Élie Gagnebin (4 February 1891 – 16 July 1949) was a Swiss professor of geology at the University of Lausanne. He worked on the geology of the prealps. He also contributed greatly by writing popular treatises on the geology of the region and of the earth in general. Trained in the arts, he also wrote poetry and on philosophical matters.

Gagnebin was born in Liege to Protestant pastor Henri-Auguste and his wife Adolphine née Heshuysen of Dutch ancestry. The family moved to Switzerland in 1892 and Gagnebin grew up in Lausanne where he received a bachelor's degree in literature (1909) followed by a degree in science (1912). He then interned in Paris and Grenoble and joined as an assistant lecturer at the University of Lausanne in 1912 becoming a professor in 1933. His work was on the geology of the Romand and Chablais prealps and the Lake Geneva Quaternary. He also popularized the work of Alfred Wegener in France in 1922. A student of Maurice Lugeon, he replaced his position in 1940.

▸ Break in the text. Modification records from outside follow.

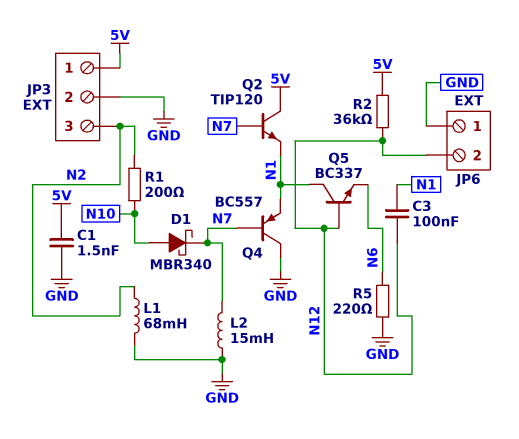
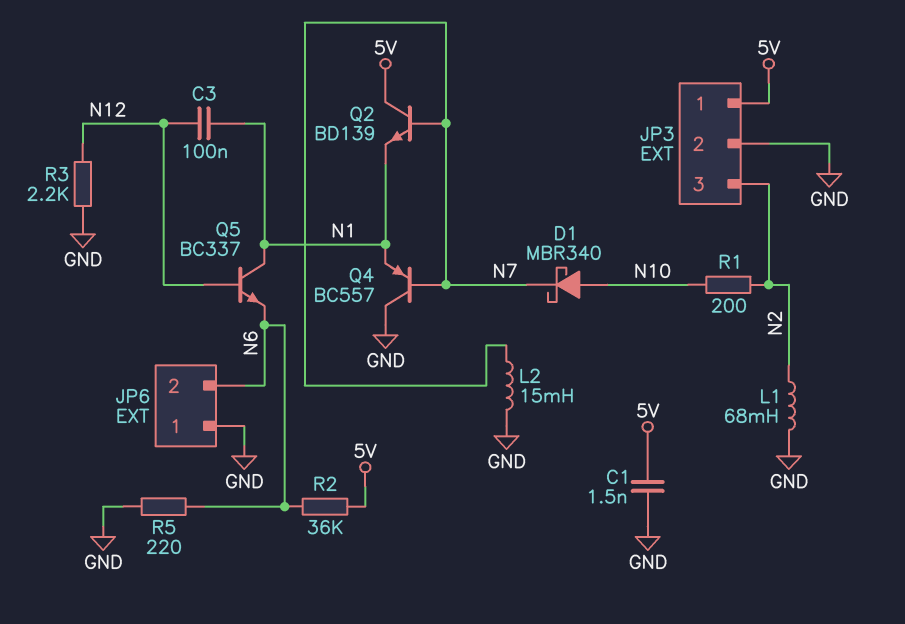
JP6 pin 2: N12 -> N6
Q2: NPN TIP120 (B N7, C 5V, E N1) -> NPN BD139 (B N7, C 5V, E N1)
R2: 36k (5V, N12) -> 36k (5V, N6)
R3: none -> 2.2k (GND, N12)

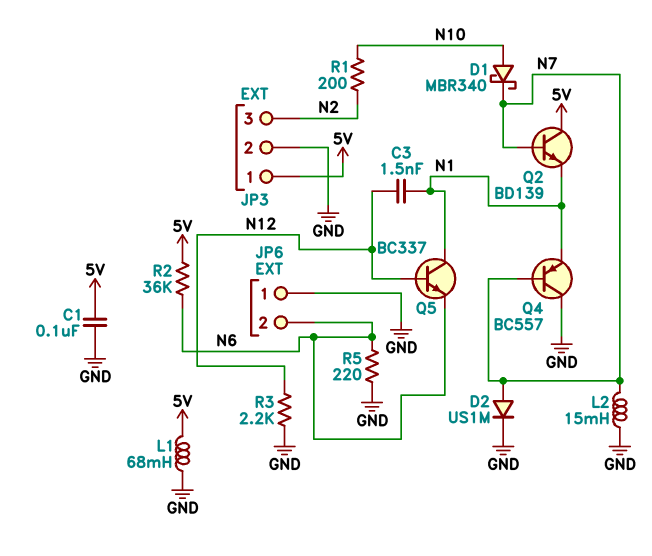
C1: 1.5nF (5V, GND) -> 100nF (5V, GND)
C3: 100nF (N1, N12) -> 1.5nF (N1, N12)
D2: none -> diode US1M (A N7, K GND)
L1: 68mH (GND, N2) -> 68mH (5V, GND)

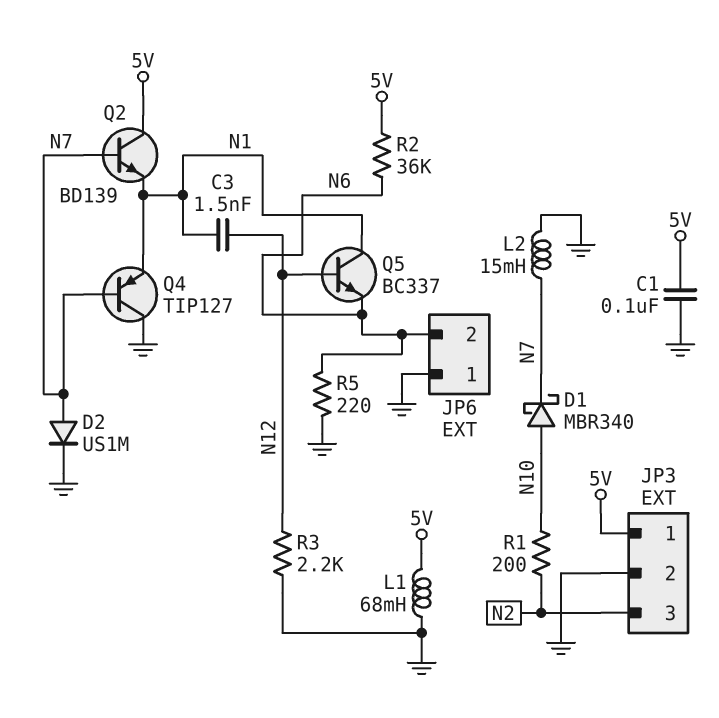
Q4: PNP BC557 (B N7, C GND, E N1) -> PNP TIP127 (B N7, C GND, E N1)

In addition to his work on geology, Élie Gagnebin also left literary and philosophical studies published in the Revue des Belles-Lettres, Dialectica, etc. Linked in particular to Raymond Radiguet and Jean Cocteau, he was at the forefront of the cultural milieu in French-speaking Switzerland, where he was very active and generous. He was a friend of René Auberjonois, Charles-Albert Cingria, Pierre-Louis Matthey, Gustave Roud, C. F. Ramuz, Jean Villard (known as Gilles) and Ernest Ansermet. Passionate about theatre and music, in 1918 he took part in the role of the Reader in the creation of Histoire du soldat (music by Igor Stravinsky and text by C. F. Ramuz).